Another component to the clean was that, prior to starting, we accepted estimates from the class as to how many pieces of garbage they thought we would find. We wrote everyone's estimate on a piece of paper so we could see which student would be the closest. Then, we instructed them to, every time they picked up a piece of garbage for their bag, count each and every piece. And off they went! Simply counting the garbage they were finding was enough to keep them entertained and interested for the duration of the time we were there (about 50 minutes) ... if a task is turned into a game, suddenly it becomes a lot more fun! I was glad that I'd thought of the counting idea, rather than just having them tediously pick up piece after piece of trash; I'm sure that would've gotten a little old after 10 or so minutes.
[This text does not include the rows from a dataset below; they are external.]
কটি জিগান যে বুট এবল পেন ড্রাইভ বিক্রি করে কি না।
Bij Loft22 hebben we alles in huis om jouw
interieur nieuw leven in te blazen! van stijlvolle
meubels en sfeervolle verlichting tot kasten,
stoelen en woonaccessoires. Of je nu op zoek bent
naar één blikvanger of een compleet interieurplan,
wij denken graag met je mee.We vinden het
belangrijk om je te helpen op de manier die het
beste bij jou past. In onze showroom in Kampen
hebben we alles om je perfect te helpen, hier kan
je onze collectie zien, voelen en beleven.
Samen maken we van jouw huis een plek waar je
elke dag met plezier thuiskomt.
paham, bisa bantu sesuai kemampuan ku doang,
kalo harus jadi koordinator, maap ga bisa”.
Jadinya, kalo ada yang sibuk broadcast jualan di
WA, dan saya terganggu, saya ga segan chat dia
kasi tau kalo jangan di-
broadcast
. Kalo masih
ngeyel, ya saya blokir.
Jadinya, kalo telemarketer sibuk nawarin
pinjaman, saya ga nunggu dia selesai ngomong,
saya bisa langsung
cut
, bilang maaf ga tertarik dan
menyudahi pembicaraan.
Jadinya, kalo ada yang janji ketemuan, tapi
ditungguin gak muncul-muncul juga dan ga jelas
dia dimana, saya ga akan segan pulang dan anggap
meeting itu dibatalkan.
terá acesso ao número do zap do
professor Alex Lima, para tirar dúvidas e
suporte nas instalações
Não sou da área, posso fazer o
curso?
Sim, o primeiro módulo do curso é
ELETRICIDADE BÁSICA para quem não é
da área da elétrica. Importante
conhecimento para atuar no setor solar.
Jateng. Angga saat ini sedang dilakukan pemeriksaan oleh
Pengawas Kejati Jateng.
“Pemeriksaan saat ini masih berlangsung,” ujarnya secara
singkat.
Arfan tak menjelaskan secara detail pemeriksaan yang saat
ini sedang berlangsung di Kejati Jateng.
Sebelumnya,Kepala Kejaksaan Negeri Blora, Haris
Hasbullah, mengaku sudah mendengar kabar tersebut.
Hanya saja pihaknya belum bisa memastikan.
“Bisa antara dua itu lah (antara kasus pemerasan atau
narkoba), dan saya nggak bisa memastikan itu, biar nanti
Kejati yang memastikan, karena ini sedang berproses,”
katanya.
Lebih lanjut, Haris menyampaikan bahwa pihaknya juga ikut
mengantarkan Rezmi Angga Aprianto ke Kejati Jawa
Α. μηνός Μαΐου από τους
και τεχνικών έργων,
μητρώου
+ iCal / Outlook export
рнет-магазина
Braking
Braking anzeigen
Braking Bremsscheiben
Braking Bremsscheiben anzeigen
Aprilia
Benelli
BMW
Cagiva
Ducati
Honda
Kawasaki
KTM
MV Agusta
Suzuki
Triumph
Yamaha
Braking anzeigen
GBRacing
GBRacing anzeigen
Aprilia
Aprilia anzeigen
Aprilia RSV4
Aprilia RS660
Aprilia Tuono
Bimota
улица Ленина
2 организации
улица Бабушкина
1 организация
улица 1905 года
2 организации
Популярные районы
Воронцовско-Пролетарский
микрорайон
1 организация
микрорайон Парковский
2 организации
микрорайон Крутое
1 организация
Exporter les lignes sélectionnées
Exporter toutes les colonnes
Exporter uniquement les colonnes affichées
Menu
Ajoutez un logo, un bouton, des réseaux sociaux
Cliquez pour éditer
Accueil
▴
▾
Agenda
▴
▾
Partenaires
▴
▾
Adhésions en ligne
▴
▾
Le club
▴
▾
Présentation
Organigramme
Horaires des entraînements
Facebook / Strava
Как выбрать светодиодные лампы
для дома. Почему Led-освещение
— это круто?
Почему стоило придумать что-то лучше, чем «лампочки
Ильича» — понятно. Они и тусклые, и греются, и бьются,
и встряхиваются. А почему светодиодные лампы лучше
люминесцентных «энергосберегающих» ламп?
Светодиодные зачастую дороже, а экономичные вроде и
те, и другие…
At around 2:30pm, we reconvened to tally up the class total, as well as to discuss the process of what we'd done, how we felt about it, etc. Every one of us was astonished when we learned that collectively, we'd collected 2,311 pieces of garbage and recyclables! How proud those students looked. Beaming smiles all around. During our discussion, one of the students said it best: "I feel really good about what we did, but I'm kind of mad at the people whose garbage we picked up. I mean, it's not our job to pick up after them!" She'd hit the nail right on the head. "That's right," I said to the class, "if only everyone acted responsibly and put their garbage in the garbage can where it belongs, we'd have a lot nicer of a park to enjoy". "How about the plants and animals?" I asked them, "why do you think they'd be happy with what we've done?" One of the quieter boys in the class raised his hand and said, "Garbage hurts their homes. Also, sometimes little snails and things think a piece of garbage is some food and might eat it and it could hurt them". Smart little group! A few of the major points I wanted to address and they were getting all the right answers.

We ended the day by each depositing our garbage bags into the park's dumpster, which I thought was a perfect way to end the unit. Overall, it was a very successful experience - I know the students learned a lot, the classroom teacher said she was going to use the lessons to future classes and I, of course, will too.

One of the main things I liked about the unit is that it incorporated many subjects into one easy-to-teach 9 period unit. A little bit of everything was offered - Language Arts with the speaking/listening of the discussions and the reading/writing of the homework assignment, Computer Skills with the online interactive games, Art with the Recycle Art lesson, Math with the estimating and counting of the park clean, PE with the walking, running, picking up garbage aspect of the walking field trip and Health & Career/Social Responsibility of the whole unit itself, teaching students how important it is to do these things to keep our city, country and world as clean and healthy as we possibly can.

Next year and the years to follow of my teaching career, I will definitely teach this unit to my classes of students. Thank you for allowing me the opportunity to create it for the purpose of this course, Education 493. I enjoyed making it and I very much enjoyed teaching it!